Cape Town - Over R1 billion will be spent on developing the Richmond Park area in Cape Town, city officials said on Wednesday.

“The rezoning of the land for light industrial use will bring direct economic benefits to the claimant community who were forcibly removed from this land more than 50 years ago,” mayoral committee member for human settlements Tandeka Gqada said.

The city approved the rezoning on Wednesday.

Land owners and tenants were removed from the area between 1972 and 1984 in terms of the Group Areas Act implemented by the apartheid government which forced race groups to live in separate parts of towns and cities.

Some people relocated to Atlantis and others to the Cape Flats.

“During 1998, the land was occupied by the Richmond Park informal settlers. There are now 28 families living on the land, of which nine are part of the Richmond Park Restitution Claimant Community,” said Gqada.

“The Richmond Park Restitution Claimant Community comprises 401 families.”

The Regional Land Claims Commission approached the City of Cape Town in 2001 on behalf of the Richmond Park Restitution Claimant Community to request the restoration of their land.

“In 2008, the Richmond Park Claimant Community partnered with a development company which agreed to contribute skills and funding for the development of a light industrial complex on the land,” said Gqada.

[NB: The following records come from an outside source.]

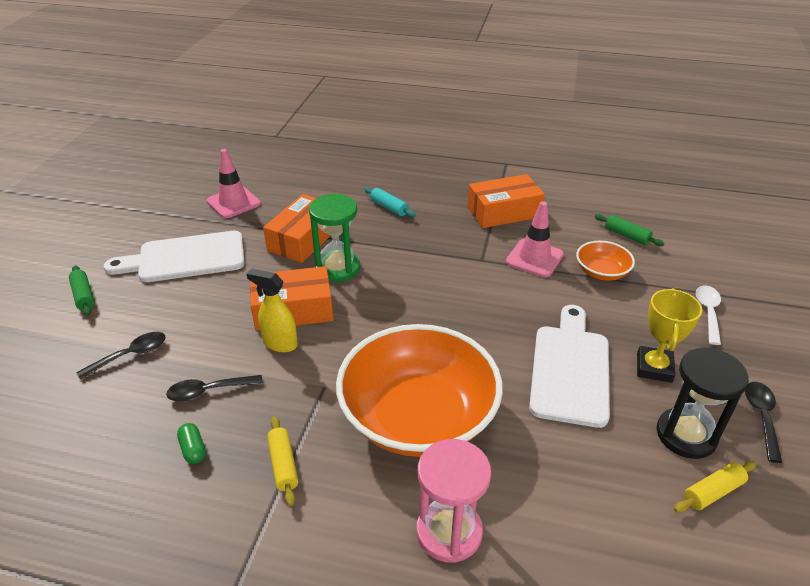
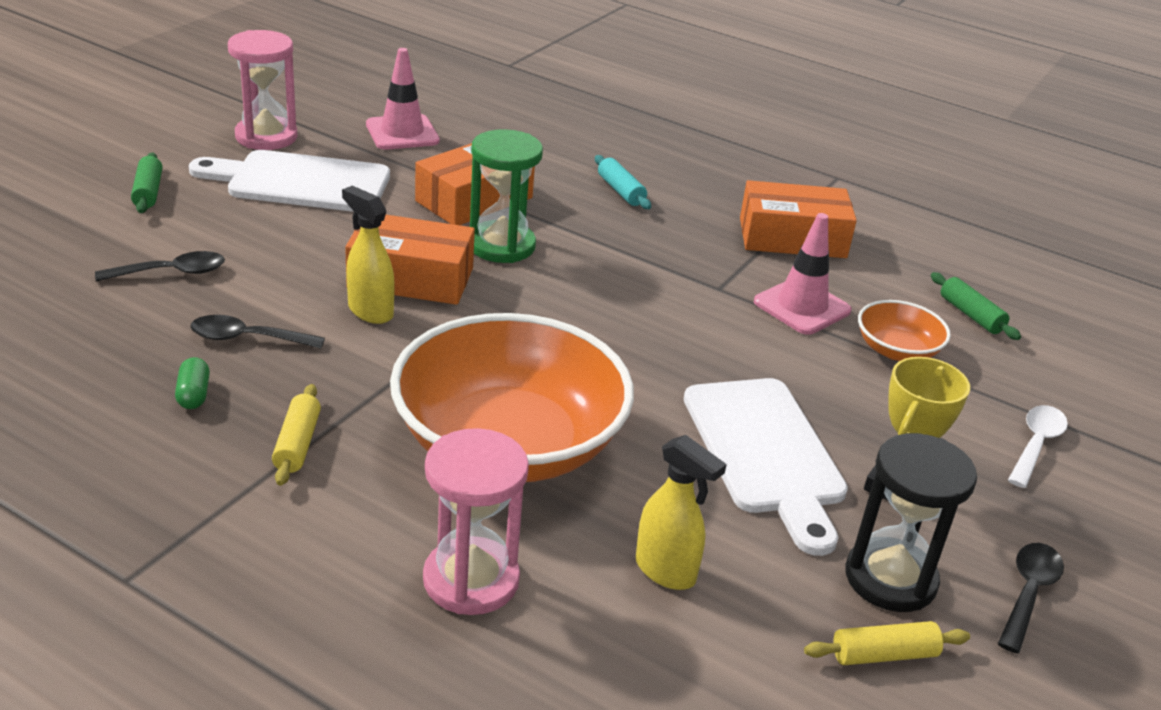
camera: 15 degrees right, 5 degrees down
(145, 229) = (266, 137): none -> pink hourglass
(561, 478) = (666, 571): none -> yellow spray bottle
(570, 369) = (765, 453): white cutting board -> white cutting board turned 135 degrees clockwise

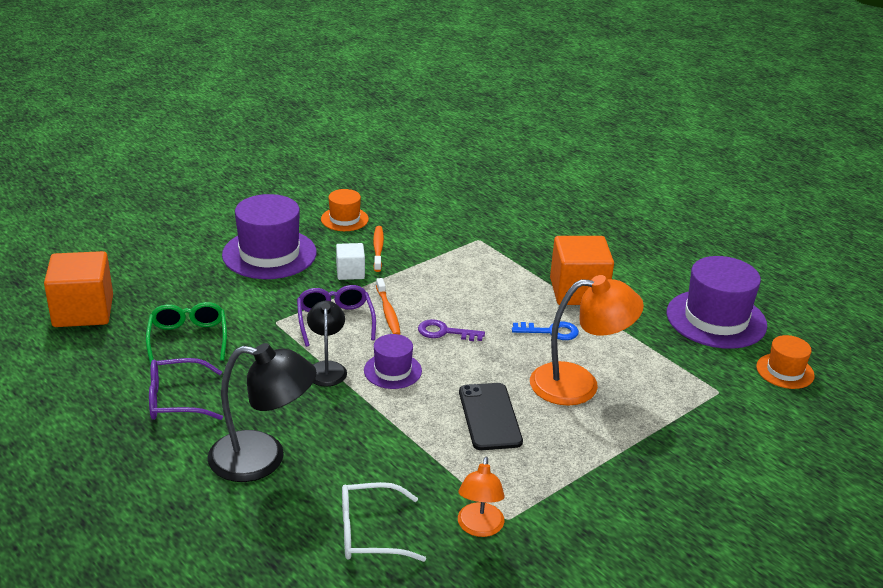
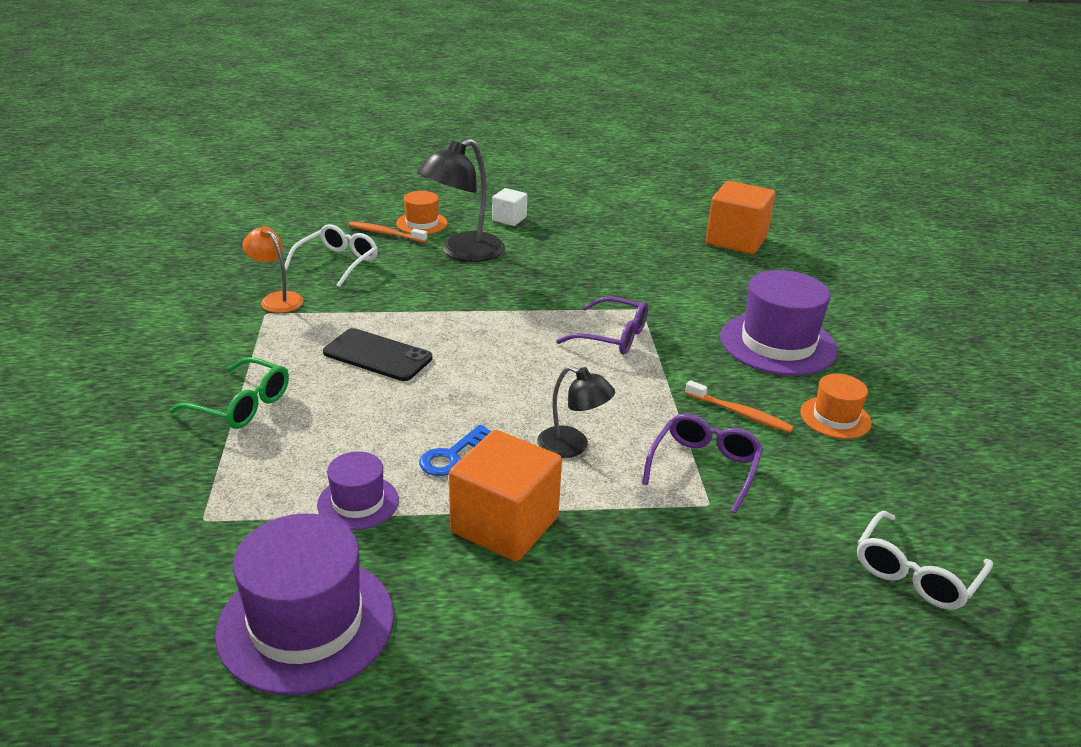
camera: 125 degrees right, 0 degrees up
(176, 400) = (571, 243): purple glasses -> purple glasses (704, 467)
(188, 339) = (652, 267): green glasses -> green glasses (241, 405)
(327, 368) = (541, 308): black lamp -> black lamp (572, 446)
(350, 272) = (699, 376): white cube -> white cube (509, 219)
(388, 312) = (599, 369): orange toothbrush -> orange toothbrush (385, 233)
(392, 371) = (501, 336): purple hat -> purple hat (358, 502)
(445, 332) = (528, 387): purple key -> none
(458, 181) = (915, 573): none -> white glasses
(579, 384) = (349, 426): orange lamp -> none
(785, 371) = (143, 609): orange hat -> orange hat (422, 223)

“The developer would also provide financial compensation and allocate shares in the light industrial development to the claimants.”

Claimants would own 25 percent of the shares in the development company and would also receive R40 million in payment for leasing the land to the development company.

“Currently, the City of Cape Town, the Regional Land Claims Commission, the Richmond claimants, and the developer are negotiating with the Richmond Park informal settlers for their relocation, said Gqada.

The city had prepared a site for the current residents of Richmond Park at the Wolwerivier informal settlement.

Gqada said the families would have access to better services, such as water, sanitation, and electricity.

“Each family will be issued with a relocation kit and solar panel and light kit with a cellphone charger.”

“The city will assist with the transportation of the structure materials, if required, to the new relocation area,” she said.

“The Richmond Park Communal Property Association... has also made available R6500 as a token of appreciation for their co-operation, and to assist them during the relocation process,” said Gqada.